▶ Domande sul materiale
1. Secondo l'articolo sul Monaco 2003-04, da quale squadra arrivava il portiere Flavio Roma?
2. Prosegui l'articolo sulla cavalcata del Monaco nella Champions League 2003-04 a partire dall'ultima frase riportata.
*** Estratto del documento ***
Privacy Policy Champions League 2003-2004: l'indimenticabile cavalcata del Monaco

L’indimenticabile Monaco 2003/2004

20 Aprile 2020

L’edizione della UEFA Champions League 2003-04, caratterizzata da continui colpi di scena, fu una delle più sorprendenti degli ultimi vent’anni. Basti pensare che alle semifinali mancavano all’appello il Milan campione uscente, la Juventus finalista nell’edizione precedente, il Manchester United di Cristiano Ronaldo e Van Nistelrooy, il Barça – che non si era neanche qualificato per la fase a gironi – e il Real Madrid dei Galacticos.

Si presentarono, tra le sorprese generali, il Porto, il Deportivo La Coruña, il Chelsea, e una squadra francese: il Monaco di Didier Deschamps. Di quattro squadre, solo una, quella portoghese, vantava già un successo nella competizione. Si trattava, quindi, di un tabellone tanto inaspettato quanto appassionante, che rese quelle settimane primaverili del 2004 un susseguirsi di suspense e coup de théâtre che esaltarono gli amanti del gioco del pallone.

Il Monaco, quell’anno, fu protagonista di un percorso esaltante e mise sotto i riflettori una serie di giocatori di cui, di lì a poco, ci saremmo affezionati tutti. Gli straordinari risultati della squadra diretta dall’ex capitano dei Bleus furono il frutto di un restauro iniziato nel 2001 con il club con le casse vuote e una piazza desiderosa di ambire ai piani alti della classifica di Ligue 1. Con l’avvento in panchina dell’ex giocatore della Juventus, uno che ha sempre dimostrato di avere la vittoria nel sangue, i monegaschi iniziarono un ciclo volto a formare giovani promesse accanto a giocatori di esperienza.

Uno tra questi era il nostro Flavio Roma, portiere italiano proveniente dal Piacenza. In difesa, Gael Givet, Sébastien Squillaci e Julien Rodriguez si dimostrarono in grado di tenere le redini della difesa anche in partite in cui la posta in palio era molto elevata e gli avversari da contenere tra i più forti in circolazione, nonostante la loro giovane età. Il loro delicato compito era quello di equilibrare un sistema molto offensivo, a partire dai due terzini, Hugo Ibarra e un certo Patrice Evra che, solo i più fini e “veterani” intenditori ricorderanno con la maglia del Marsala in Serie C e quella del Monza in Serie B. A centrocampo, Edouard Cissé o il greco Akis Zikos si giocavano il posto da sentinella davanti alla difesa, un vero e proprio punto cardine del calcio espresso da Deschamps, in cui ogni pedina apporta un contributo preciso e fondamentale per il mantenimento dell’equilibrio della squadra. Jaroslav Plašil e Jerôme Rothen, invece, avevano il compito di smistare i palloni al magnifico tridente d’attacco composto dal croato con la coda, Dado Pršo, il folletto francese, Ludovic Giuly, e Fernando Morientes, sbarcato a Monaco in cerca di riscatto, in prestito dal Real Madrid.
*** Materiale di origine ***
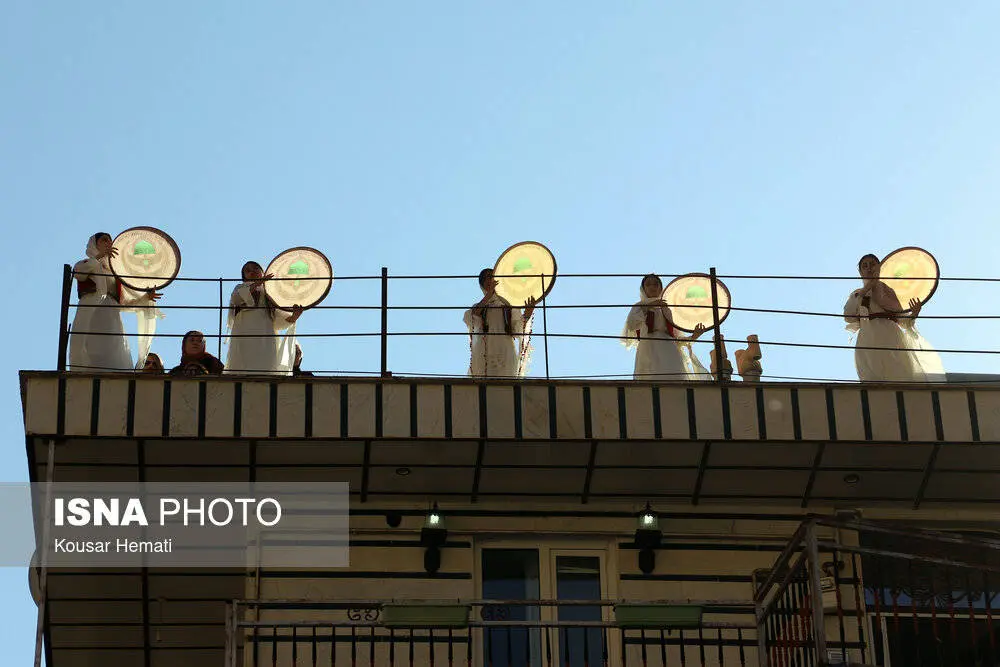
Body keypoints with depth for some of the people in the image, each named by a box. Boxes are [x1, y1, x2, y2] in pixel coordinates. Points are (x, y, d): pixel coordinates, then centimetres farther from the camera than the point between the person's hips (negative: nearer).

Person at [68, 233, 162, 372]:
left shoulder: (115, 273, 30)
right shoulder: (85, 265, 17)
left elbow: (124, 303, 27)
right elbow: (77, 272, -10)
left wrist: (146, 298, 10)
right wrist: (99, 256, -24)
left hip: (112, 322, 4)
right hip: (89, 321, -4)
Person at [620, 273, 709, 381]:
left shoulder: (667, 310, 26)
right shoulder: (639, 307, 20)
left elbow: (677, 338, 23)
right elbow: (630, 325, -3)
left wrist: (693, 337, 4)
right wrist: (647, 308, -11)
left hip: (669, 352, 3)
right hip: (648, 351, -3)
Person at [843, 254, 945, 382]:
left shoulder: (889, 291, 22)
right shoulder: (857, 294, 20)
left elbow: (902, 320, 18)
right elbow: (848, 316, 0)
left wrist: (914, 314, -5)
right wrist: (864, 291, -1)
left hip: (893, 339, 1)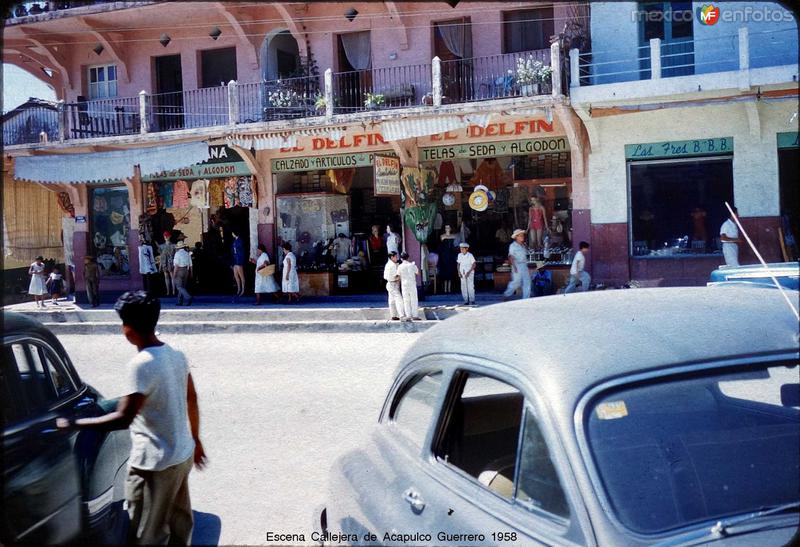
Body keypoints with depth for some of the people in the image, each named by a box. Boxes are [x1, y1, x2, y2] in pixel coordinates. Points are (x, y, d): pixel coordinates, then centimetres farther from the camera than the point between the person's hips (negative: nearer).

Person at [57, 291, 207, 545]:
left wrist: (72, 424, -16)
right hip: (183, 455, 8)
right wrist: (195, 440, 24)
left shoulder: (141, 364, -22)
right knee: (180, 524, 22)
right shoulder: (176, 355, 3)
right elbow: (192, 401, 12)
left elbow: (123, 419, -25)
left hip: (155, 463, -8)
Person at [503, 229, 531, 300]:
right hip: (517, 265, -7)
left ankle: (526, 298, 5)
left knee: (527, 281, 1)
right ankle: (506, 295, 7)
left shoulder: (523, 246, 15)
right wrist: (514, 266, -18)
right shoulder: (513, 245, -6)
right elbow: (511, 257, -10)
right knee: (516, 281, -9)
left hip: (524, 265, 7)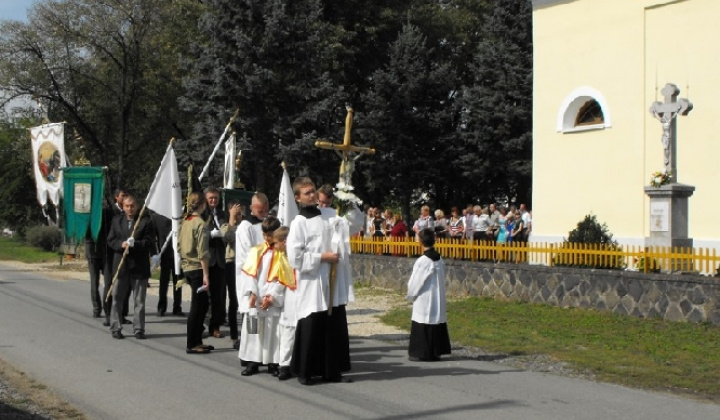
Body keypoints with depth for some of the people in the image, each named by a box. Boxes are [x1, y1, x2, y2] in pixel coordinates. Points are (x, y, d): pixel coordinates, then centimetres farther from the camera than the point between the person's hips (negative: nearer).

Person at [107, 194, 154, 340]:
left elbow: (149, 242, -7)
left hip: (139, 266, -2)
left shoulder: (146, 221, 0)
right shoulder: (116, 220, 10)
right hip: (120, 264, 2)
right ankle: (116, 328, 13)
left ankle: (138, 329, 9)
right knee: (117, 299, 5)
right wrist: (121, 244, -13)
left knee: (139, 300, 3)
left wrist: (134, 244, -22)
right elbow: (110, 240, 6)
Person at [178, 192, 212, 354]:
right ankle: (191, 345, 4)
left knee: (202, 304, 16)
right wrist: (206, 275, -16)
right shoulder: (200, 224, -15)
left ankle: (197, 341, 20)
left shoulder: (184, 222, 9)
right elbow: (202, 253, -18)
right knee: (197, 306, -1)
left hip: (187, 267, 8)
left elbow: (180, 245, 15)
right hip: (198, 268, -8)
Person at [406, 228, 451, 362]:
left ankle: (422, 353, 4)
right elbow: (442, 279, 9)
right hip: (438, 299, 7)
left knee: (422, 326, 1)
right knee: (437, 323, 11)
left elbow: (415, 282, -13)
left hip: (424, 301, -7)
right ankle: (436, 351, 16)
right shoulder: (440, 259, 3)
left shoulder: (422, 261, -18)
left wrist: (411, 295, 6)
***
*** Materiale di origine ***
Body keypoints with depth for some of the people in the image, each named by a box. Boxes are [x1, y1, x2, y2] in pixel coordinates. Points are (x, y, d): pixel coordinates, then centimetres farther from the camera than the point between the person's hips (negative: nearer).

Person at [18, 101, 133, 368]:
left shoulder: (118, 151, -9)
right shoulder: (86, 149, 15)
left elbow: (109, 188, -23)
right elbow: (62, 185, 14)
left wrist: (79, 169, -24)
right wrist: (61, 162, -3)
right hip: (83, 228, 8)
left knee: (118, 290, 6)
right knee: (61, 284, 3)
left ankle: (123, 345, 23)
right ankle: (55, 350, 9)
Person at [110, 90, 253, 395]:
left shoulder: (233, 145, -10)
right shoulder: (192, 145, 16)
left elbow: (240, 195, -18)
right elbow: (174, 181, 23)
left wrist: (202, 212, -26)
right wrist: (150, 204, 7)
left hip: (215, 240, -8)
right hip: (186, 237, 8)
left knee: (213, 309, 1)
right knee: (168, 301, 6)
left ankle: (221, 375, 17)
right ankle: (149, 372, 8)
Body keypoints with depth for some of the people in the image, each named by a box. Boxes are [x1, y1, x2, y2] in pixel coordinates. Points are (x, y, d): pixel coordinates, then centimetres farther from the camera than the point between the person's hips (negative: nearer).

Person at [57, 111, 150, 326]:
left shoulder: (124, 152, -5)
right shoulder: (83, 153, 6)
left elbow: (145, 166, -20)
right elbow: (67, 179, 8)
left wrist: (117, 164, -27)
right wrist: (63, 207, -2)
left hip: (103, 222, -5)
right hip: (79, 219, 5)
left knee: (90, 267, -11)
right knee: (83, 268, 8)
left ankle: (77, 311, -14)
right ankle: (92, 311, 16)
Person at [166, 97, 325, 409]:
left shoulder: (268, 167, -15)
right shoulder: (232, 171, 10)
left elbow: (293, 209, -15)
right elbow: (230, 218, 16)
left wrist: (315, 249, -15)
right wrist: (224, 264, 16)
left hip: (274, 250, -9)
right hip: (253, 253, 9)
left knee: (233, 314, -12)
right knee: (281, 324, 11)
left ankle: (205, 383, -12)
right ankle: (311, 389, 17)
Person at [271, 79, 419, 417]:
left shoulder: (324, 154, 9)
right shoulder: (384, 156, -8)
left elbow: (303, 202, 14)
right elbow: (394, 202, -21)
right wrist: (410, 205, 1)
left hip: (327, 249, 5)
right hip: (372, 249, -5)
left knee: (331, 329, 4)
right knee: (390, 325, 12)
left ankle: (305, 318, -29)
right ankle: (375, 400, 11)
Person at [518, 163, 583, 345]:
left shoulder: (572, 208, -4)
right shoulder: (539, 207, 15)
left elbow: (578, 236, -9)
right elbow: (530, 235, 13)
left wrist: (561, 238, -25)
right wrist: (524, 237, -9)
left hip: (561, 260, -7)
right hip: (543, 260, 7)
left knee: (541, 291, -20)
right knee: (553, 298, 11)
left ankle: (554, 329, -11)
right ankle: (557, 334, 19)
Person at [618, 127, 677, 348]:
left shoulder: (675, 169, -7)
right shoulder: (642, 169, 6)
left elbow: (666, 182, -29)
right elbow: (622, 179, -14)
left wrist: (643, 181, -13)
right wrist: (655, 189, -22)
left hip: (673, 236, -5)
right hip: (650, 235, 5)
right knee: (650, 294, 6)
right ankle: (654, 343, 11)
***
*** Materiale di origine ***
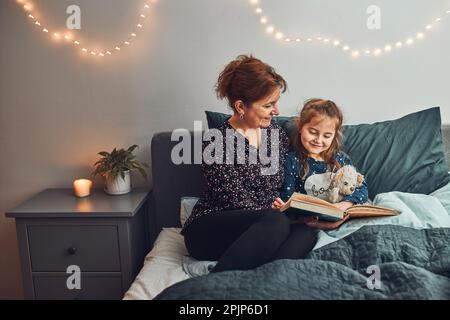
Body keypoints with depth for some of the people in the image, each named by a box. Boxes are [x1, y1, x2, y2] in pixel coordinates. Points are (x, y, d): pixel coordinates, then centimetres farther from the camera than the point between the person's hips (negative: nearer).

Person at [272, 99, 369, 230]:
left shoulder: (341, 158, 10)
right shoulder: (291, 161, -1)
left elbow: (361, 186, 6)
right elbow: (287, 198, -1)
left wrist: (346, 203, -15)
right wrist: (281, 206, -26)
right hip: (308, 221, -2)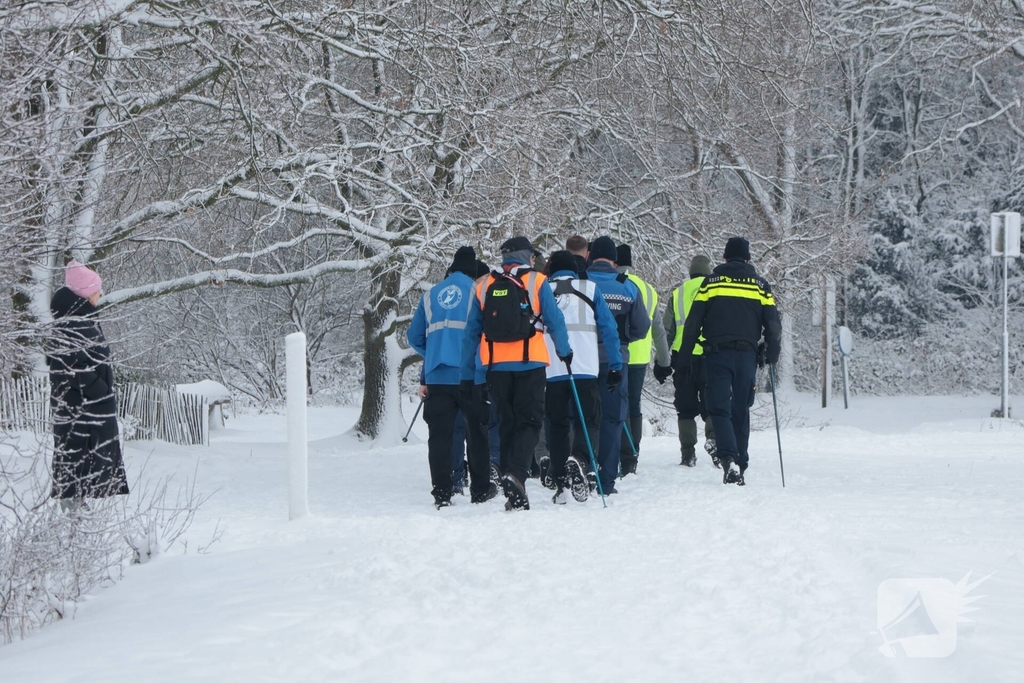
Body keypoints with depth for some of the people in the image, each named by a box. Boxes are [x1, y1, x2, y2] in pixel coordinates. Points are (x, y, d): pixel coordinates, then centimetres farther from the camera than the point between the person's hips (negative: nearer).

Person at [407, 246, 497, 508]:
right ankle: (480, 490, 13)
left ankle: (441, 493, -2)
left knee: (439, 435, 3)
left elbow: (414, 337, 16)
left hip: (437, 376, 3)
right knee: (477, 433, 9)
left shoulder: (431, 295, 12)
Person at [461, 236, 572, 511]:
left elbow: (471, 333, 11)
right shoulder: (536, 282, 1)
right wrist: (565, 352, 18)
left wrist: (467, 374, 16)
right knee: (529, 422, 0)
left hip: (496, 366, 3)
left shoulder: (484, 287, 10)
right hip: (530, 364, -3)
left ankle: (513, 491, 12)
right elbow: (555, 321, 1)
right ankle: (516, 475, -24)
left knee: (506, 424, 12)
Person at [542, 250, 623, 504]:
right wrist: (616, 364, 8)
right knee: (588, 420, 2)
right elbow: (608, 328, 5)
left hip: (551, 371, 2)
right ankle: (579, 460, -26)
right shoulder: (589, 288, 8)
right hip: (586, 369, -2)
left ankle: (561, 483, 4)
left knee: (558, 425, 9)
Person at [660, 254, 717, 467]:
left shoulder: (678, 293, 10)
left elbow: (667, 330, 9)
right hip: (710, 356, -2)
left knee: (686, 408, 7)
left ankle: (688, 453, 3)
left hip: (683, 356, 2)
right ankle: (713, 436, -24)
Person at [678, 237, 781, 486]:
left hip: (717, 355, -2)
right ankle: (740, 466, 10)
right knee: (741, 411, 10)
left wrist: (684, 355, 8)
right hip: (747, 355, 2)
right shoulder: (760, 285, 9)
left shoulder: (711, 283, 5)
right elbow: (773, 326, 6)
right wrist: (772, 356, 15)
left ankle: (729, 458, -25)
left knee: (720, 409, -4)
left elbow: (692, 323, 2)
***
▶ Risultati dei compiti
1. Dal Piacenza.

2.
Il Monaco della Champions League 2003-2004

Nella fase a gironi, i biancorossi vinsero il Girone C con Deportivo, AEK Atene e PSV Eindhoven. Agli ottavi, ebbero la meglio sulla Lokomotiv Mosca che, quell’anno, privò clamorosamente l’Inter del secondo posto (e quindi della qualificazione) nel Girone B. In occasione dei quarti di finale, il Monaco si trovò di fronte il Real Madrid di Zidane, Ronaldo, Beckham e compagnia bella. Al momento del sorteggio, chi avrebbe potuto pronosticare l’eliminazione dei Blancos? Nessuno. Previsione che venne alimentata dopo il fischio finale della partita di andata del Santiago Bernabeu (vinta dalle Merengues per 4-2), e soprattutto dopo il gol dello 0-1 di Raùl Gonzalez Blanco, al 36’ della partita di ritorno al Louis II: una rete che sembrò spegnere tutte le residue speranze francesi. Quel che nessuno si aspettava sarebbe stato il clamoroso capovolgimento di fronte della ripresa: al fischio finale, infatti, sul maxi-schermo era ben leggibile il 3-1 per il Monaco, che grazie ad una doppietta di Ludovic Giuly e al gol dell’ex del Moro Morientes, si era guadagnato l’accesso alle semifinali, sei anni dopo l’ultima volta.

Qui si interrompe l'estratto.